◆ Directions ◆
Exactly the lines from the beginning of the material to the line with "Обработка файлов cookie" are to be repeated, both ends included.

◆ Data records ◆
——————
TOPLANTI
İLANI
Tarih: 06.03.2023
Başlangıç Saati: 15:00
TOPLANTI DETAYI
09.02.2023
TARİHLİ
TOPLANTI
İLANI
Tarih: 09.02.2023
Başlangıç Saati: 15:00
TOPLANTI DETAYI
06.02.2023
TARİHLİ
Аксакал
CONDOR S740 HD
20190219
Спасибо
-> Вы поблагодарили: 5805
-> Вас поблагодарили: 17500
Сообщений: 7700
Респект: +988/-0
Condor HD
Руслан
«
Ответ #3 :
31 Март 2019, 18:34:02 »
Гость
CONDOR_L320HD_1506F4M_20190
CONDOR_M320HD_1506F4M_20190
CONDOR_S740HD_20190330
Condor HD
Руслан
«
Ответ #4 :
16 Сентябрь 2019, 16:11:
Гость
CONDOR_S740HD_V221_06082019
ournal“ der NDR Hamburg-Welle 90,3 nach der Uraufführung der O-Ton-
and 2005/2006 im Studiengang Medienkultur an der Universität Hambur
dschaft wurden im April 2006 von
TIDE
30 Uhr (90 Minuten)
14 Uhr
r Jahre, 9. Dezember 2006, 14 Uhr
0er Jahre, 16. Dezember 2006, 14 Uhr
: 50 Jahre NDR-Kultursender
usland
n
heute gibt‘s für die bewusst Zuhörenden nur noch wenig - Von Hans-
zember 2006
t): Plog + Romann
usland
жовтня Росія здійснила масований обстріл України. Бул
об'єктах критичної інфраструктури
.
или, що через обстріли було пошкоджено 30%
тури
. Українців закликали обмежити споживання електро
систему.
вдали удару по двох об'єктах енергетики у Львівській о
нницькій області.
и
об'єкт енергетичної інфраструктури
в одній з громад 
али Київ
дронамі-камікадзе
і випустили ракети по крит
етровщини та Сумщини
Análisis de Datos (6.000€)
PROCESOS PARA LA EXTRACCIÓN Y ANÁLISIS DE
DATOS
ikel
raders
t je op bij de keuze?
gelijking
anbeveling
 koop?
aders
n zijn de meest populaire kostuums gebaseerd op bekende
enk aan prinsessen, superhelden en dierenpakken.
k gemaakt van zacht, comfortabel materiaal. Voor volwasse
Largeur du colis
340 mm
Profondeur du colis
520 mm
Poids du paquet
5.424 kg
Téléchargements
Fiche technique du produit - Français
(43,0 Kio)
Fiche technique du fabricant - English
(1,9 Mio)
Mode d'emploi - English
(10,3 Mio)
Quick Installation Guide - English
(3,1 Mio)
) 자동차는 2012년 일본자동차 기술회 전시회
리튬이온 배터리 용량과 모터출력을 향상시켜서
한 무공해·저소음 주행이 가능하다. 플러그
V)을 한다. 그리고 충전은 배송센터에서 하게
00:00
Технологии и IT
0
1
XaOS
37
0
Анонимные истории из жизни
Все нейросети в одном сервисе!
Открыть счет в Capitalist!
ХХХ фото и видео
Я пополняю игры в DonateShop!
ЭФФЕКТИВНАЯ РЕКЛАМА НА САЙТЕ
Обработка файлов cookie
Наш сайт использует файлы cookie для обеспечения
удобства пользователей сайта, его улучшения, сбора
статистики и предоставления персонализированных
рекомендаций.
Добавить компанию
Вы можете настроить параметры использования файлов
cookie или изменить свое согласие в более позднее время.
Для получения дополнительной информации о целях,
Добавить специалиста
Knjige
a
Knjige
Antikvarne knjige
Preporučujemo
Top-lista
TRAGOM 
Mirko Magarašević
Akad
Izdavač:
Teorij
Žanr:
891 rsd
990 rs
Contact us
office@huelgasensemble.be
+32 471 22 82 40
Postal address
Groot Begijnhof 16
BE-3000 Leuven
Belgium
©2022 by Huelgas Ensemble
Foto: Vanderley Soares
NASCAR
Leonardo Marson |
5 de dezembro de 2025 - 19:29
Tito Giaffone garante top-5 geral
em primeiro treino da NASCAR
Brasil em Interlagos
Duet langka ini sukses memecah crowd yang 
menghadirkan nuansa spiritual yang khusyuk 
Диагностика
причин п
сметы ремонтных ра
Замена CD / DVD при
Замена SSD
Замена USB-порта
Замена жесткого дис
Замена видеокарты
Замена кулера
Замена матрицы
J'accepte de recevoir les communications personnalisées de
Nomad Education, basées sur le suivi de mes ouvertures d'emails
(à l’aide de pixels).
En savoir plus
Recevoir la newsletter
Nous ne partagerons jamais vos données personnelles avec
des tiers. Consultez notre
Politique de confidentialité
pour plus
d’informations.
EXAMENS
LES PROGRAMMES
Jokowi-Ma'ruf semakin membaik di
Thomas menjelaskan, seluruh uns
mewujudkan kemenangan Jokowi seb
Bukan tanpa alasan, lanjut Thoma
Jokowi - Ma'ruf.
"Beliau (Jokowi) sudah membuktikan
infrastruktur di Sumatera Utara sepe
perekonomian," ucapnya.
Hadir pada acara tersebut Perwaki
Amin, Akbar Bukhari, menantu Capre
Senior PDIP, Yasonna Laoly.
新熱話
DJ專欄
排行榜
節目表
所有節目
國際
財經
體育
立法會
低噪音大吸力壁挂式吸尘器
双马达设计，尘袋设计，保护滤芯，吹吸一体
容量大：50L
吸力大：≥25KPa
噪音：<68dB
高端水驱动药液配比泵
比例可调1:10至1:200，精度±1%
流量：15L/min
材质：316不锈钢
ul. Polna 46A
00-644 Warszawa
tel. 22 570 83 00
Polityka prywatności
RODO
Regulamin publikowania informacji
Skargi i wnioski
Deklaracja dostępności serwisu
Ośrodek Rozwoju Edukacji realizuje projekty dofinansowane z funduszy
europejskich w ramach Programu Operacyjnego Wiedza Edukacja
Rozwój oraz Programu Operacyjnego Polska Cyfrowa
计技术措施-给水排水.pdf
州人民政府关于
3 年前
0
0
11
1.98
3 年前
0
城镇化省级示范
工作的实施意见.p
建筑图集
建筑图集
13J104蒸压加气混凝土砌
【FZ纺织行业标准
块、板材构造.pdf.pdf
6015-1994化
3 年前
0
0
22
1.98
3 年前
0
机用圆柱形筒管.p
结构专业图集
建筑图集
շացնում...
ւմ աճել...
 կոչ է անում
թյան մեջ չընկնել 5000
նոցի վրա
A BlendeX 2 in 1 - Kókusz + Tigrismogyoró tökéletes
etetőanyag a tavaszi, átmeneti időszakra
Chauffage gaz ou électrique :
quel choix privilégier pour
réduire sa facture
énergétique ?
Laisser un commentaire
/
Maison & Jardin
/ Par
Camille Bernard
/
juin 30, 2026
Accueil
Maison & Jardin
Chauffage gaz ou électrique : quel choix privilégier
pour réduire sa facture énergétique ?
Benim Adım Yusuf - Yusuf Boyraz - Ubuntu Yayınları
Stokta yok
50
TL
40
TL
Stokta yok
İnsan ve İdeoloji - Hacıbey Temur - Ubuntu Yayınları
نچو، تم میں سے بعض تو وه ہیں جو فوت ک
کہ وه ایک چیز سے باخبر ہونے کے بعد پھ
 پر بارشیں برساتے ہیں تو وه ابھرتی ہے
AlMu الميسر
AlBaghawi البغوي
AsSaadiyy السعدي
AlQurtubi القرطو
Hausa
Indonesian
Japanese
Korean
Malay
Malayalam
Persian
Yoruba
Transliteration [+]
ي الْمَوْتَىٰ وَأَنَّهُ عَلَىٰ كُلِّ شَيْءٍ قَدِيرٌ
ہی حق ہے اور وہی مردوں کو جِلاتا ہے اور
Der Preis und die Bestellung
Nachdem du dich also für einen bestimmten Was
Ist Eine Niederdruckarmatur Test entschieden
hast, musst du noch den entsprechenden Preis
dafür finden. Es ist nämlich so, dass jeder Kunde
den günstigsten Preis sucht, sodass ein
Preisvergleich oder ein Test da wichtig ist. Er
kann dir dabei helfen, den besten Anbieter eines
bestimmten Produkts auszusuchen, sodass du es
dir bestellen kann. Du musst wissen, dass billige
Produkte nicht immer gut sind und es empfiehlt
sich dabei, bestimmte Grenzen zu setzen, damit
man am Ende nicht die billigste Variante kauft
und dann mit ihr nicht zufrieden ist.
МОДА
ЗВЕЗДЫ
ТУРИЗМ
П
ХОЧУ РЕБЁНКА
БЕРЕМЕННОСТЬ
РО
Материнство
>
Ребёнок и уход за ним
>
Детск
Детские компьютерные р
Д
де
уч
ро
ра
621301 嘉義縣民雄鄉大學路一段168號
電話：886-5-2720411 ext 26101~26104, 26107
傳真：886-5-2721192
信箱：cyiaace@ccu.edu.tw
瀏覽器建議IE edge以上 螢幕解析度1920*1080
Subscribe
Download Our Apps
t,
——————
◆ Output for this task ◆
TOPLANTI
İLANI
Tarih: 06.03.2023
Başlangıç Saati: 15:00
TOPLANTI DETAYI
09.02.2023
TARİHLİ
TOPLANTI
İLANI
Tarih: 09.02.2023
Başlangıç Saati: 15:00
TOPLANTI DETAYI
06.02.2023
TARİHLİ
Аксакал
CONDOR S740 HD
20190219
Спасибо
-> Вы поблагодарили: 5805
-> Вас поблагодарили: 17500
Сообщений: 7700
Респект: +988/-0
Condor HD
Руслан
«
Ответ #3 :
31 Март 2019, 18:34:02 »
Гость
CONDOR_L320HD_1506F4M_20190
CONDOR_M320HD_1506F4M_20190
CONDOR_S740HD_20190330
Condor HD
Руслан
«
Ответ #4 :
16 Сентябрь 2019, 16:11:
Гость
CONDOR_S740HD_V221_06082019
ournal“ der NDR Hamburg-Welle 90,3 nach der Uraufführung der O-Ton-
and 2005/2006 im Studiengang Medienkultur an der Universität Hambur
dschaft wurden im April 2006 von
TIDE
30 Uhr (90 Minuten)
14 Uhr
r Jahre, 9. Dezember 2006, 14 Uhr
0er Jahre, 16. Dezember 2006, 14 Uhr
: 50 Jahre NDR-Kultursender
usland
n
heute gibt‘s für die bewusst Zuhörenden nur noch wenig - Von Hans-
zember 2006
t): Plog + Romann
usland
жовтня Росія здійснила масований обстріл України. Бул
об'єктах критичної інфраструктури
.
или, що через обстріли було пошкоджено 30%
тури
. Українців закликали обмежити споживання електро
систему.
вдали удару по двох об'єктах енергетики у Львівській о
нницькій області.
и
об'єкт енергетичної інфраструктури
в одній з громад 
али Київ
дронамі-камікадзе
і випустили ракети по крит
етровщини та Сумщини
Análisis de Datos (6.000€)
PROCESOS PARA LA EXTRACCIÓN Y ANÁLISIS DE
DATOS
ikel
raders
t je op bij de keuze?
gelijking
anbeveling
 koop?
aders
n zijn de meest populaire kostuums gebaseerd op bekende
enk aan prinsessen, superhelden en dierenpakken.
k gemaakt van zacht, comfortabel materiaal. Voor volwasse
Largeur du colis
340 mm
Profondeur du colis
520 mm
Poids du paquet
5.424 kg
Téléchargements
Fiche technique du produit - Français
(43,0 Kio)
Fiche technique du fabricant - English
(1,9 Mio)
Mode d'emploi - English
(10,3 Mio)
Quick Installation Guide - English
(3,1 Mio)
) 자동차는 2012년 일본자동차 기술회 전시회
리튬이온 배터리 용량과 모터출력을 향상시켜서
한 무공해·저소음 주행이 가능하다. 플러그
V)을 한다. 그리고 충전은 배송센터에서 하게
00:00
Технологии и IT
0
1
XaOS
37
0
Анонимные истории из жизни
Все нейросети в одном сервисе!
Открыть счет в Capitalist!
ХХХ фото и видео
Я пополняю игры в DonateShop!
ЭФФЕКТИВНАЯ РЕКЛАМА НА САЙТЕ
Обработка файлов cookie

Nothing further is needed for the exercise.